1) 2012-2015 döneminde benzer ürüne ilişkin stok miktarları incelendiğinde, stoklarda ciddi bir artış olduğu gözlenmiştir. Bu çerçevede, YÜD’ün stok miktar endeksinin 2012 yılındaki 100 seviyesinden, artarak, 2015 yılında 246 seviyesine çıktığı görülmüştür.

ğ) İstihdam

1) Gözden geçirme dönemi içinde benzer ürünün imalatında çalışan işçilerin sayısında 2012 yılına kıyasla azalış yaşanmıştır. Bu çerçevede, 2012 yılında 100 olan direk işçi sayısı endeksi 2013, 2014 ve 2015 yıllarında sırasıyla 102, 63 ve 59 olarak oluşmuştur.

h) Ücretler

1) YÜD’ün benzer ürünün üretiminde çalışan işçilerinin aylık ücret endeksi 2012 yılında 100 kabul edildiğinde, takip eden yıllarda yükselerek sırasıyla 102, 108 ve 110 olarak gerçekleşmiştir.

ı) Verimlilik

1) 2012 yılında 100 olan verimlilik endeksi, takip eden yıllarda sürekli artış yaşamış ve 2013, 2014 ve 2015 yıllarında sırasıyla 105, 144 ve 194 olarak gerçekleşmiştir.

i) Nakit akışı

1) 2012 yılında -100 olan YÜD’ün benzer ürüne ait nakit akışı endeksi, takip eden 2013, 2014 ve 2015 yıllarında sırasıyla -182, -164 ve -59 olarak gerçekleşmiştir.

j) Büyüme

1) YÜD’ün bütün faaliyetlerine ilişkin aktif büyüklüğü reel olarak 2012 yılında 100 iken; sürekli olarak artarak 2013, 2014 ve 2015 yıllarında sırasıyla 128, 130 ve 144 seviyesine yükselmiştir.

k) Sermaye ve yatırımları artırma yeteneği

1) YÜD’ün bütün faaliyetlerine ilişkin öz sermaye endeksi 2012 yılında 100 iken, takip eden yıllarda düşüş eğilimi göstererek 2013, 2014 ve 2015 yıllarında sırasıyla -76, -5 ve 5 olarak gerçekleşmiştir. 2012 yılında yatırımı bulunmayan YÜD’ün yatırımlar endeksi ise, 2013 yılında 100 iken, 2014 yılında 96’ya düşmüş 2015 yılında ise önemli ölçüde artarak 170 olmuştur.

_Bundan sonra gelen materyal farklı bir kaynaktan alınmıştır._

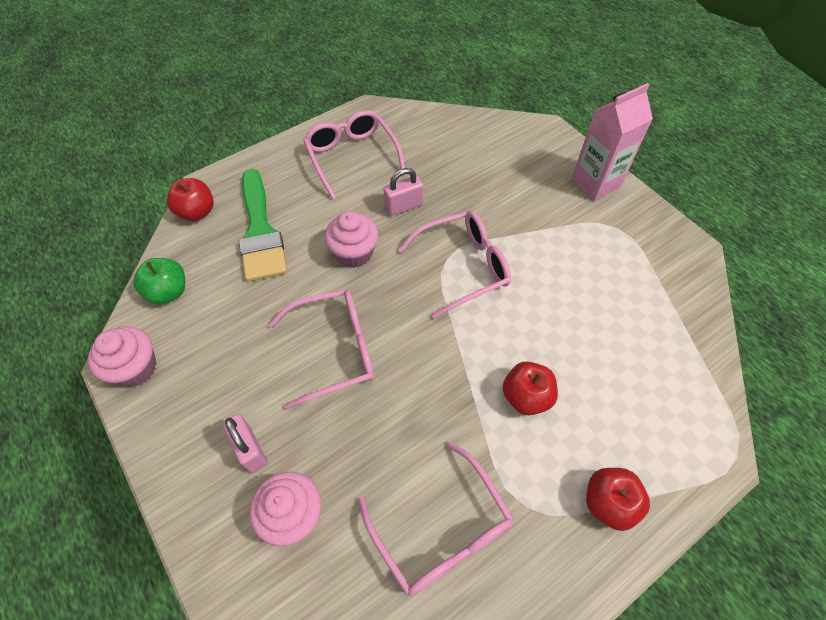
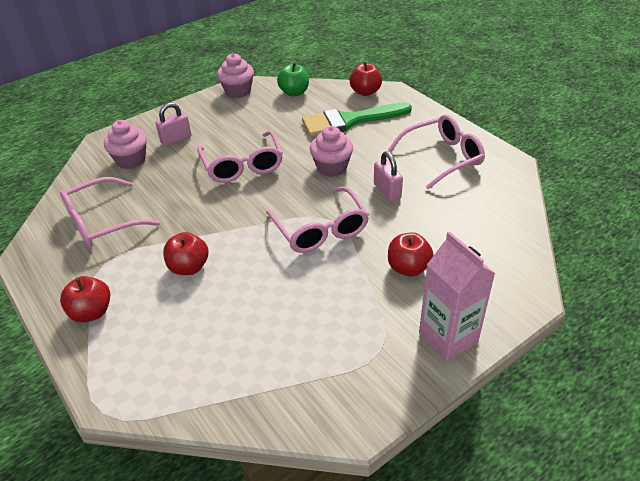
camera: 90 degrees right, 15 degrees down
(517, 200) = (408, 268): none -> red apple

Yerli üretim dalının ekonomik göstergelerinin değerlendirilmesi

MADDE 19 – (1) YÜD’ün matkap uçlarına dair ekonomik göstergeleri bir bütün olarak değerlendirildiğinde, soruşturma konusu matkap uçlarında yürürlükte bir dampinge karşı kesin önlem olmasına rağmen, 2012-2015 döneminde, YÜD’ün kârlılık, yurt içi satış miktarı, stok çevrim hızı gerilemiş; ticari maliyet ve stoklarında artış yaşanmıştır. Ayrıca, bu dönemde ÇHC menşeli matkap uçları YÜD iç piyasa satış fiyatlarını her yıl baskılamış, 2015 yılı hariç bu dönemde YÜD’ün iç satış fiyatlarını kırmıştır.

(2) Diğer taraftan, mevcut dampinge karşı kesin önlemin de olumlu etkisiyle matkap uçları için 2012-2015 döneminde ihracat, net satışlar ve büyümede iyileşmenin söz konusu olduğu görülmüştür. Yürürlükteki dampinge karşı önlemin etkisi ile YÜD’ün temel ekonomik göstergelerinde iyileşmeler yaşanmış ve 2015 yılında 2012 yılına kıyasla YÜD’ün üretim, kapasite kullanım oranı, verimlilik ve ürün istihdamında çalışan sayısı artmıştır.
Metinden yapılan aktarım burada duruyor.